Ordering a CBI probe into the murders of a journalist and three of his family members, the Madhya Pradesh High Court has observed that the line of investigation may have been changed with some ulterior motive.
Chandrika Rai, an Umaria-based stringer for Hindi newspapers, his wife and two children were found murdered in February 2012 in their house, which was locked from the outside.
The police, after initially linking the murders to the kidnapping of a government officer’s son, later arrested Rai’s driver, saying he had confessed to the crime.
But a division bench of the High Court found several inconsistencies in the investigation and came down heavily on the police while handing over the probe to the CBI. Justices K K Lahoti and U C Maheshwari said the police investigation was not fair and impartial. The Bench said it appeared that the probe began in the right direction, but was changed and “the real culprits against whom prima facie evidence was collected at the initial stage and who had admitted to committing the crime were left free and only the driver made an accused”.
The Bench held that to ensure that the faith of appellants and people at large remains intact in the system, a fresh investigation by an agency from outside the state was required.
One of Rai’s younger brothers and a brother-in-law had filed separate writ appeals seeking a CBI probe, contending that Rai had waged a war against coal and land mafias of Shahdol and Umaria regions as well as local politicians who protected them.
After a news story filed by Rai, authorities intercepted and seized coal worth Rs 80 lakh that was being illegally transported, the PILs claimed, adding that on another occasion, his story led to the cancellation of a mining tender that was illegally allotted.

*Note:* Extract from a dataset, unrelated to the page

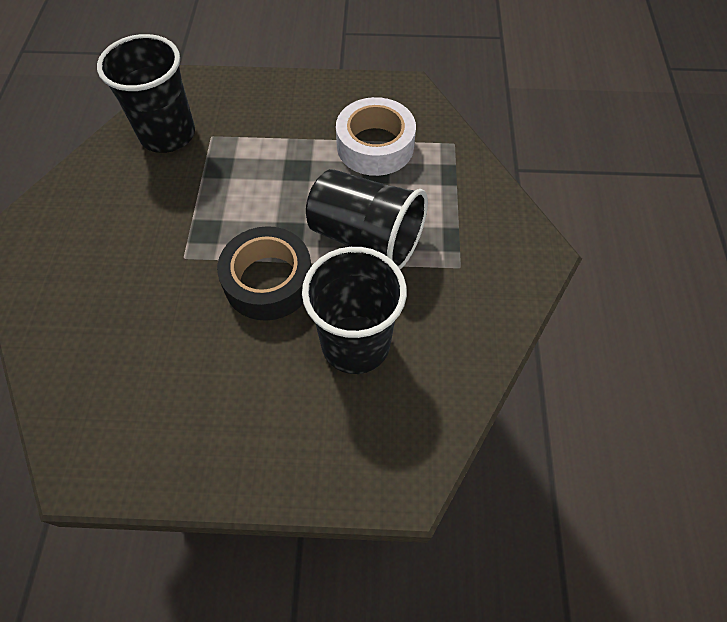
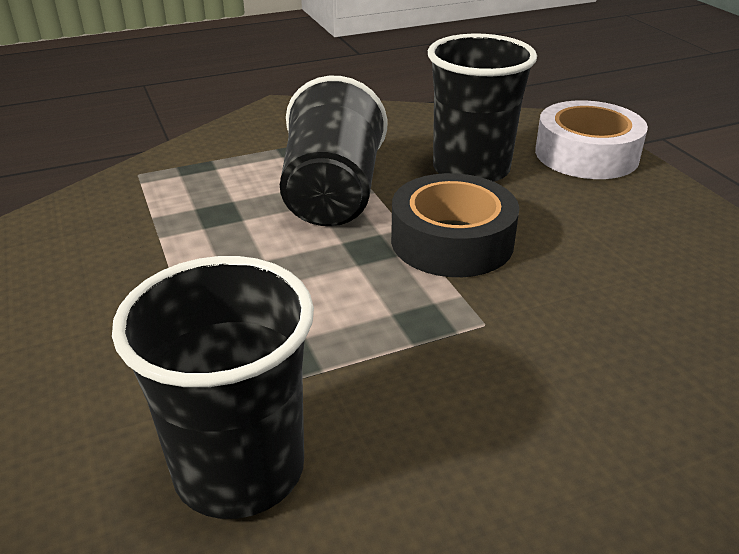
camera: 115 degrees left, 25 degrees down
(375, 146) = (167, 225): white tape -> white tape (586, 154)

The PILs claimed Rai faced a threat to his life because 58 cases were registered against those involved in illegal mining on the basis of his stories.
The appeals claimed that Rai was on the verge of exposing “some very eminent persons” who had a role in the kidnapping of a sub-divisional officer’s seven-year-old son.
On February 24, 2012, five days after the murders, the Superintendent of Police, Umaria, held a press conference to declare that the kidnapping case and murders had been solved. The police claimed Rai was blackmailing the kidnappers by threatening to expose them in print, and was murdered in retaliation. The Umaria police arrested two persons, Vidhyaniwas Tiwari and Amit Singh, and said the duo had confessed to both crimes.